In the middle years of the war, 1941–4, following Hitler’s reneging on the Nazi–Soviet Pact and ‘Operation Barbarossa’, the area of German occupation was extended far to the east. East Galicia, now
Distrikt Galizien
, was added to the General Government, and Nazi policies for reconstructing the racial composition of their
Lebensraum
swung into action. Virtually all Galician Jews were murdered, either shot in cold blood or transported to the gas chambers of Auschwitz or Sobibor.
89
Slightly later, part of the Ukrainian underground launched a programme of ethnic cleansing in which hundreds of thousands of Poles were murdered.

**Exercise directions**
Carry on the passage about East Galicia under German occupation, picking up after its final sentence.

**Saved entries**
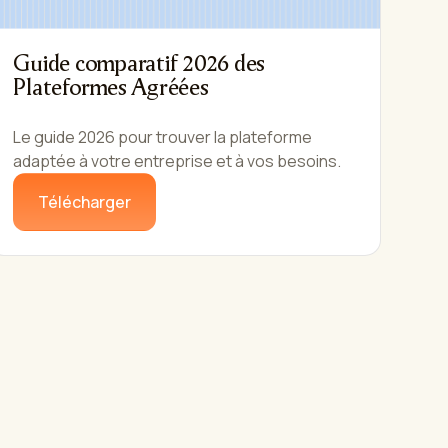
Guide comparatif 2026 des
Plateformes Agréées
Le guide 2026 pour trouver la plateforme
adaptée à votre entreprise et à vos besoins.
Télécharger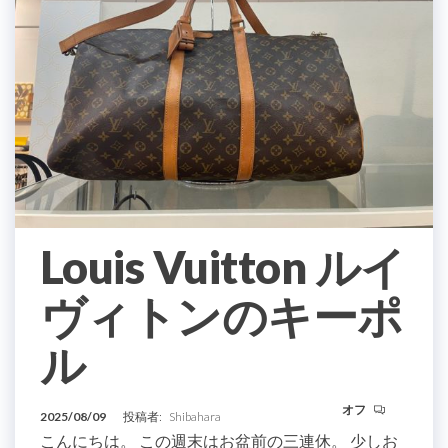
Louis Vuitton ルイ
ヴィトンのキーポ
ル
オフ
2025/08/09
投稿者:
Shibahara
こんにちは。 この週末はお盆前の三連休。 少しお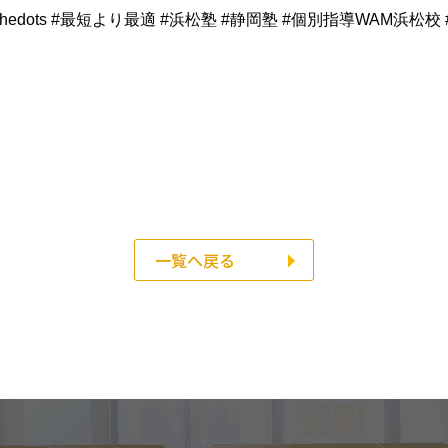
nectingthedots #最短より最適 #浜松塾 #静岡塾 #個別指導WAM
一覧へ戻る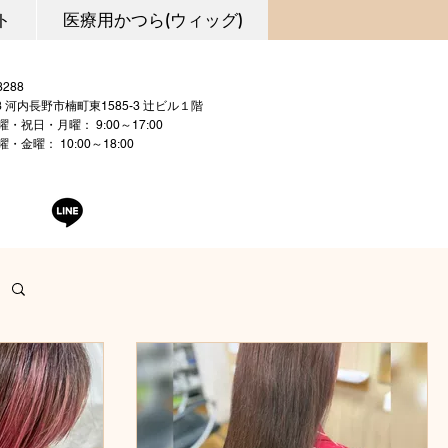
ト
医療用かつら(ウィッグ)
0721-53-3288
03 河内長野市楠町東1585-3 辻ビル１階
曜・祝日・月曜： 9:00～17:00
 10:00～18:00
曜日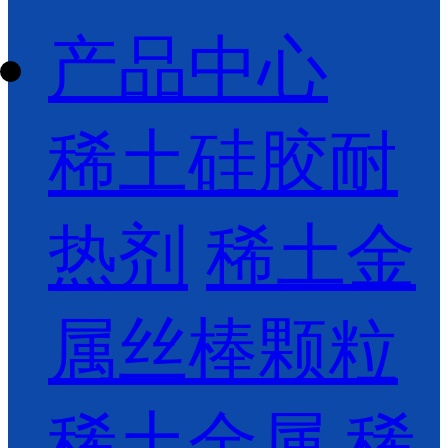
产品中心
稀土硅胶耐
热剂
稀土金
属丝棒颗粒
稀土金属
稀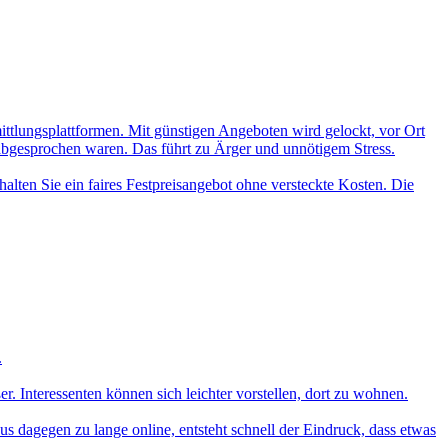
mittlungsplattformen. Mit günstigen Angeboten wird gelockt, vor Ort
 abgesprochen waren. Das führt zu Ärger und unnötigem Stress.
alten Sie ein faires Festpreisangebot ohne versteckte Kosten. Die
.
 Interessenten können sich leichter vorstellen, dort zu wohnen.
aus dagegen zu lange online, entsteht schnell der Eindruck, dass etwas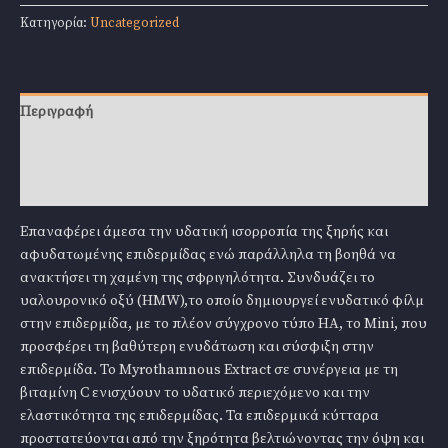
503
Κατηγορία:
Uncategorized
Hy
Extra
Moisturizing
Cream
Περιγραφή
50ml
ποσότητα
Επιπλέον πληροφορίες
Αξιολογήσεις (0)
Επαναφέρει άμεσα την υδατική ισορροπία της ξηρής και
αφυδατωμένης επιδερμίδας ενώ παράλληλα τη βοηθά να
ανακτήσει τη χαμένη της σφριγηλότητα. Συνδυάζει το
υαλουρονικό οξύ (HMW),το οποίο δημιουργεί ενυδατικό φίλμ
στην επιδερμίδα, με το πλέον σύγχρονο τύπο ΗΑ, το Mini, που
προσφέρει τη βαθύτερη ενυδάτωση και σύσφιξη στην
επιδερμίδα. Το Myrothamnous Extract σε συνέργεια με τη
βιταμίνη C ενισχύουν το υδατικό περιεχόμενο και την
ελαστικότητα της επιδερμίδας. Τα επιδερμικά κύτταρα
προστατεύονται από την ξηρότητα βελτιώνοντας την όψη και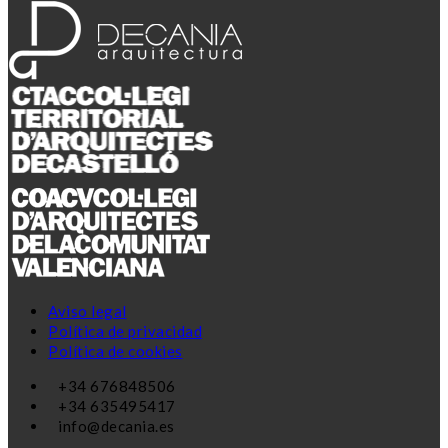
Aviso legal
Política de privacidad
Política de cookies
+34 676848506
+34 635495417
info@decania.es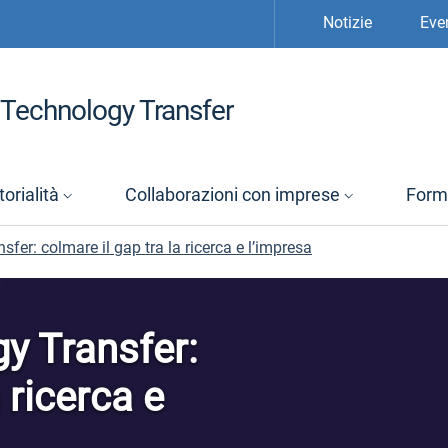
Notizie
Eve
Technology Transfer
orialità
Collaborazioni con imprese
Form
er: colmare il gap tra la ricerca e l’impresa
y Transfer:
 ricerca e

--

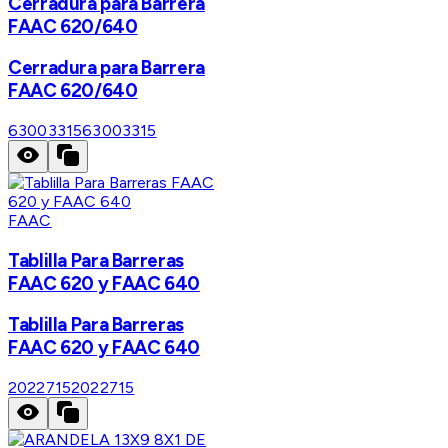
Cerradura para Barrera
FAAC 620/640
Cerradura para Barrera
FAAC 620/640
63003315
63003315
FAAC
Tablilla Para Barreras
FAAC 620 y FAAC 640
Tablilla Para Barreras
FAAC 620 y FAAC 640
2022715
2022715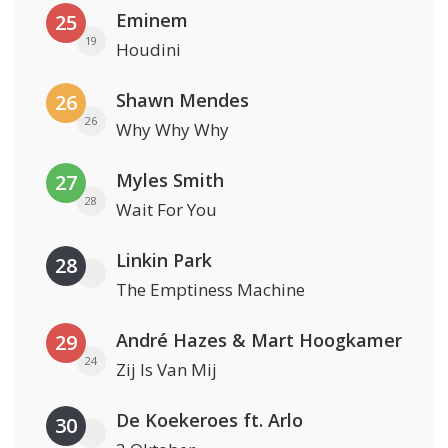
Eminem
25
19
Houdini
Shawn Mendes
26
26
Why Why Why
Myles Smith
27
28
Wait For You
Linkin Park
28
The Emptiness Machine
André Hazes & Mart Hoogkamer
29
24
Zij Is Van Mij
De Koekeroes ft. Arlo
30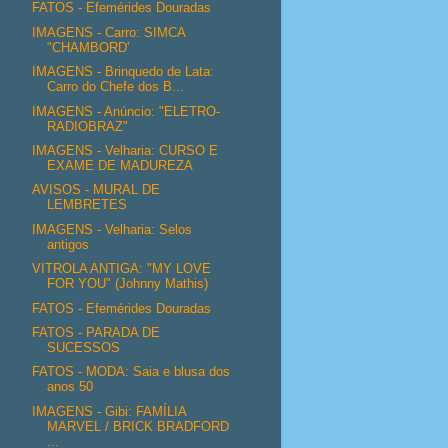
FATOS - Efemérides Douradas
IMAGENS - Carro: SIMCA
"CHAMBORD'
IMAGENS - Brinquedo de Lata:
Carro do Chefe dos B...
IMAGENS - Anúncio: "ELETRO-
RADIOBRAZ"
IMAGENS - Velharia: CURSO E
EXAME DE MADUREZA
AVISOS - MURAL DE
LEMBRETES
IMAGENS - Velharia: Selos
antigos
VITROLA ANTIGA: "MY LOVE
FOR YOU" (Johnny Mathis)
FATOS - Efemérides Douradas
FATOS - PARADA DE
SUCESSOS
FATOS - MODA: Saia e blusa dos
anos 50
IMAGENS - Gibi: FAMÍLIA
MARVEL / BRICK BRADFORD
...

* * *

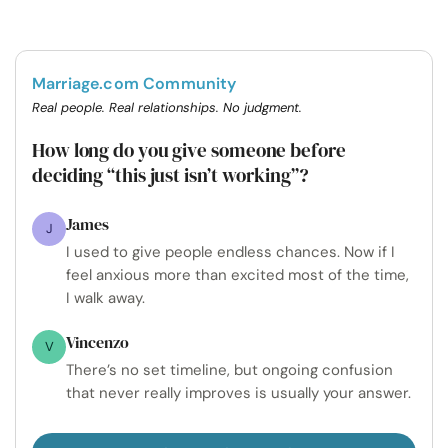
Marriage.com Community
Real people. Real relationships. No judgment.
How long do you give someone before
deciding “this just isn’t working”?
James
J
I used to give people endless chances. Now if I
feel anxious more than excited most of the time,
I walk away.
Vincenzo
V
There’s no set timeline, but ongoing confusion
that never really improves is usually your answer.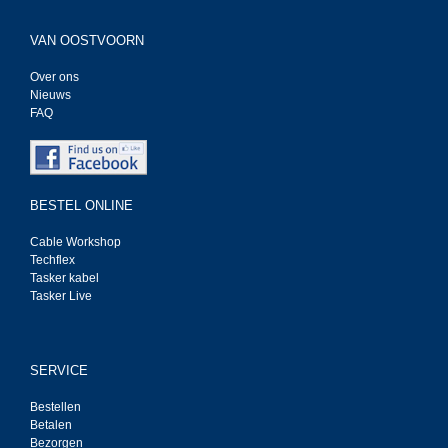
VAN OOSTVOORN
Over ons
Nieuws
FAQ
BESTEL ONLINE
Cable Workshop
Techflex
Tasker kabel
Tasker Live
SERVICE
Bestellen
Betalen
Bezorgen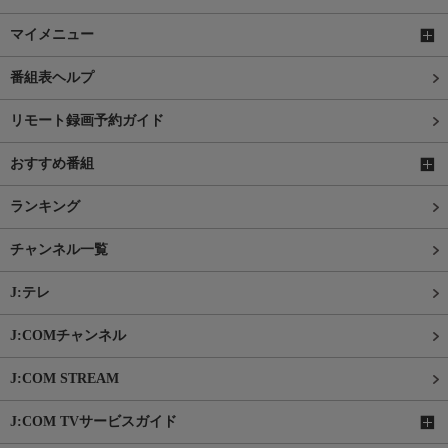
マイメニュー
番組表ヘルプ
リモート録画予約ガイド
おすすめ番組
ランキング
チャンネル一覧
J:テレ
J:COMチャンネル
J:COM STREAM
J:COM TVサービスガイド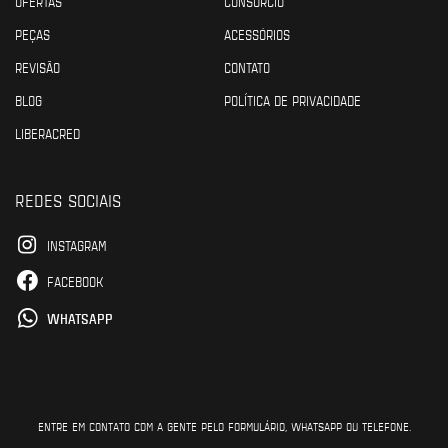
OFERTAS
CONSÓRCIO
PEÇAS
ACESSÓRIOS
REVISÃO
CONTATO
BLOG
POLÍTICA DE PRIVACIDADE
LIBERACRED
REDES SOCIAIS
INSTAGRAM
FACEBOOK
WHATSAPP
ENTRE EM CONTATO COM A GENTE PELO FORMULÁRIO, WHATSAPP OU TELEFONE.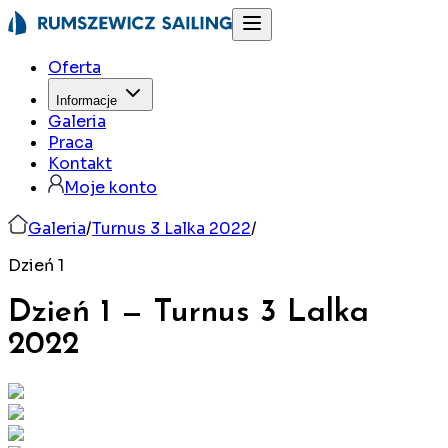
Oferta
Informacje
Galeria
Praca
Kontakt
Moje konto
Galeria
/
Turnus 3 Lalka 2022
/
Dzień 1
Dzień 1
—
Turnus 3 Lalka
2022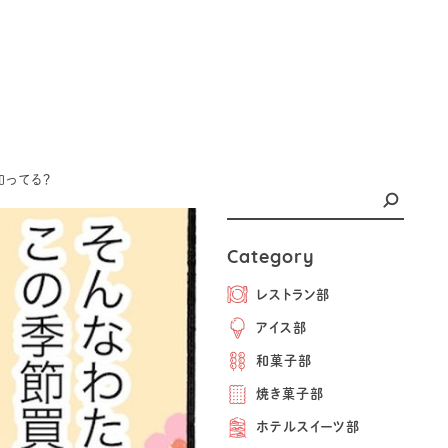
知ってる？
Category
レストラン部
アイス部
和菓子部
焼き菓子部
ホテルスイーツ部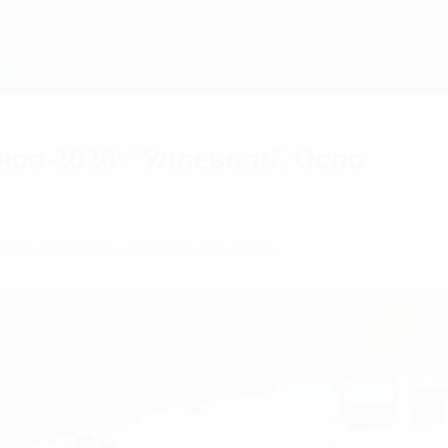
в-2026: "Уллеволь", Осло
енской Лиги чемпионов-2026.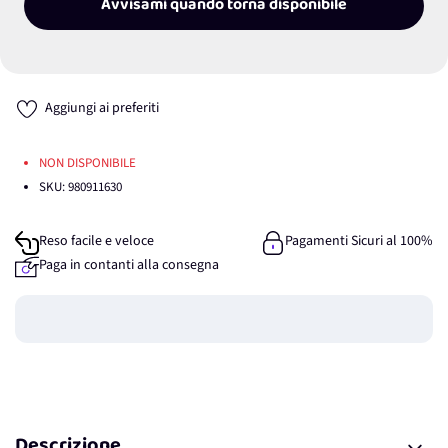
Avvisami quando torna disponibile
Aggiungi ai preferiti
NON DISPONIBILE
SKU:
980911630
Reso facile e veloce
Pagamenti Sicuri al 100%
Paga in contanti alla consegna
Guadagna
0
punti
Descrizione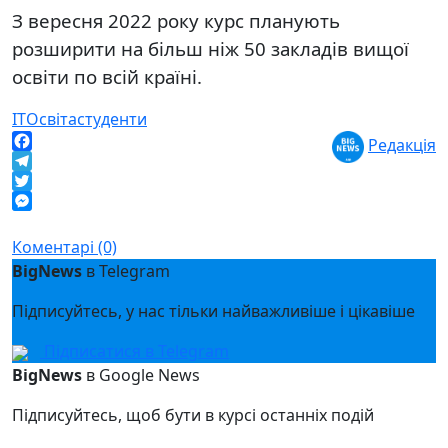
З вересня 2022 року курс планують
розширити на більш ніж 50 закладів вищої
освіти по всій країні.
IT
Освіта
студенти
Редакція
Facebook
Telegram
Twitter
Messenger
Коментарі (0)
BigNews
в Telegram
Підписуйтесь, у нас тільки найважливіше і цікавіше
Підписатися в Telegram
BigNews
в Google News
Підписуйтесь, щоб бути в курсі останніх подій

**Exercise response**
90
The Waffen-SS raised only one division of Ukrainian volunteers in the former Galicia, the XIV Waffen-SS
Galizien
, exclusively for military duties against the Soviet Union;
91
two or three Waffen-SS divisions were typically raised in each of many other occupied countries, such as Belgium, the Netherlands and Hungary. On the other side, scores of Ukrainian divisions fought in the Red Army. The clandestine Ukrainian Insurrectionary Army (UPA) duly launched a desperate campaign to defend its homeland simultaneously against both Hitler and Stalin. They, their dependants and their sympathizers were annihilated.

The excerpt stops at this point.